La valutazione delle abilità e delle competenze “alte” non è effettuabile con criteri oggettivi di tipo analitico. In ambito educativo ci si trova a valutare fenomeni assai complessi e a molte variabili, rispetto ai quali è ingenuo pensare di poter applicare modelli scientifici nell’accezione popperiana del termine, ovvero nell’accezione di modelli falsificabili: il riscontro sperimentale sarà sempre in questo ambito semplicemente indicativo.
Anche perché spesso:

4° osservazione
“Il totale è migliore delle somma delle parti, come disse la pupa allo squartatore”
(W. Allen)
Ovvero in termini più tecnici: la complessità del processo valutativo non è interpretabile dalla unidirezionalità del modello riduzionista.
Per una corretta valutazione del profitto è necessario adottare una prospettiva diversa, di matrice olistica. La valutazione complessiva di una prova non può scaturire dalla somma delle singole valutazioni parziali (come invece viene suggerito dalla tassonomia presente nel registro personale).
Soprattutto perché:

5° osservazione
Esistono tipi diversi di sapere e quindi ci dovrebbero essere tipi diversi di voto.

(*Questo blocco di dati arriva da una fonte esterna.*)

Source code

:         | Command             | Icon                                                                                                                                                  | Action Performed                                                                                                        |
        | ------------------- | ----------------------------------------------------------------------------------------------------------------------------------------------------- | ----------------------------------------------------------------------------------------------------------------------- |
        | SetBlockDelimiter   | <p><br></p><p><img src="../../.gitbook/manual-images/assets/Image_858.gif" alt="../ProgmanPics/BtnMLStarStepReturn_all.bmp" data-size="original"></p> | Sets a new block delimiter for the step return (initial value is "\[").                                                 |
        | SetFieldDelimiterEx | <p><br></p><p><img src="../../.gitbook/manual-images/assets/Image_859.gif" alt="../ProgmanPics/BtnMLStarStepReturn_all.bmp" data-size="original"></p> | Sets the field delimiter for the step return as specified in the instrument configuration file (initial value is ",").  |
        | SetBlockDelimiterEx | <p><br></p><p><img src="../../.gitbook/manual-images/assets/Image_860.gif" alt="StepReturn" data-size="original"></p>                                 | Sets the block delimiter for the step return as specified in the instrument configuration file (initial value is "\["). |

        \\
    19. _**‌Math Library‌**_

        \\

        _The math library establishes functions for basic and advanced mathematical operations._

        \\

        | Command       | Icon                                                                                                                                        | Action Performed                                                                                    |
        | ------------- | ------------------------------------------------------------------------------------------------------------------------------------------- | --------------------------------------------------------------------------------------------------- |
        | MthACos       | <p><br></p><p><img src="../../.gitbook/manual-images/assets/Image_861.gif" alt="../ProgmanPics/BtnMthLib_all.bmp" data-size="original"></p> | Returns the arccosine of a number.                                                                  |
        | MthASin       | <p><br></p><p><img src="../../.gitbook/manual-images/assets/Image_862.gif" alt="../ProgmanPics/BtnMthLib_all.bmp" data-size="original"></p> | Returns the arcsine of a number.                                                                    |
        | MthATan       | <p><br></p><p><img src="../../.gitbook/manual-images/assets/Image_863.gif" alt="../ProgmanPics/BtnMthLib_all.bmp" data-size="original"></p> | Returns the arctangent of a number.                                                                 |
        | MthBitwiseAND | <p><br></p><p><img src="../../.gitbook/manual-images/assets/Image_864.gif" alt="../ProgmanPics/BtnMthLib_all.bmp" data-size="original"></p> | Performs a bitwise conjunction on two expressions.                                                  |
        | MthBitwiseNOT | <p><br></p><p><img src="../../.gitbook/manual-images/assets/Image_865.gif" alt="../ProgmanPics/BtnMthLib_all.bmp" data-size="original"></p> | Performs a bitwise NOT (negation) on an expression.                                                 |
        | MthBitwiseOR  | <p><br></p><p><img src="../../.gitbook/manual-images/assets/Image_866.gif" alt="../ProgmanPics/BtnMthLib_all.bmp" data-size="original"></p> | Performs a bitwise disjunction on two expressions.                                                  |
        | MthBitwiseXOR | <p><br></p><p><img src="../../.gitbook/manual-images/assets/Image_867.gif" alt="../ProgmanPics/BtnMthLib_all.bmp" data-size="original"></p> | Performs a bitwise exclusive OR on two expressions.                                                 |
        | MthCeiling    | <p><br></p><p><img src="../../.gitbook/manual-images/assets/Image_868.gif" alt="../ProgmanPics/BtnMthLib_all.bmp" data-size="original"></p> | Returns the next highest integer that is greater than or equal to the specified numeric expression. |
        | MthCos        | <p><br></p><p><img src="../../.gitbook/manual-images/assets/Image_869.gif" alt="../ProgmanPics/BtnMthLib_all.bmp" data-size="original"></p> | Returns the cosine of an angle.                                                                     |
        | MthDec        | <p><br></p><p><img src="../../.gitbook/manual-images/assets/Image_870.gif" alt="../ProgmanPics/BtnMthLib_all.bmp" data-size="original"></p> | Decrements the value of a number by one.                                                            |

Senza entrare in un’analisi epistemologica complessa, che ci porterebbe a considerare la teoria dei tipi elaborata un secolo fa da B. Russell, possiamo dire semplicemente che esistono due generi diversi di sapere: il sapere e il sapere sul sapere. A ciascuno di essi la logica formale non permette di attribuire lo stesso tipo di valutazione. Questo significa che commetteremmo un errore logico se valutassimo due tipi diversi di conoscenza con lo stesso genere di voto. E soprattutto commetteremmo un errore a sommare tra loro voti appartenenti a generi diversi (è come se sommassimo insieme tre metri con due secondi). Nella prassi abituale invece attribuiamo a ciascuna domanda (a prescindere dal genere) un punteggio più o meno elevato e calcoliamo il voto finale come somma dei punteggi parziali. Quello che dovremmo fare in realtà è combinare i voti in un modo più complesso seguendo le regole della divisione e della moltiplicazione.(Un po’ come si compongono i centimetri e i chilogrammi per stabilire il tipo di corporatura di una persona).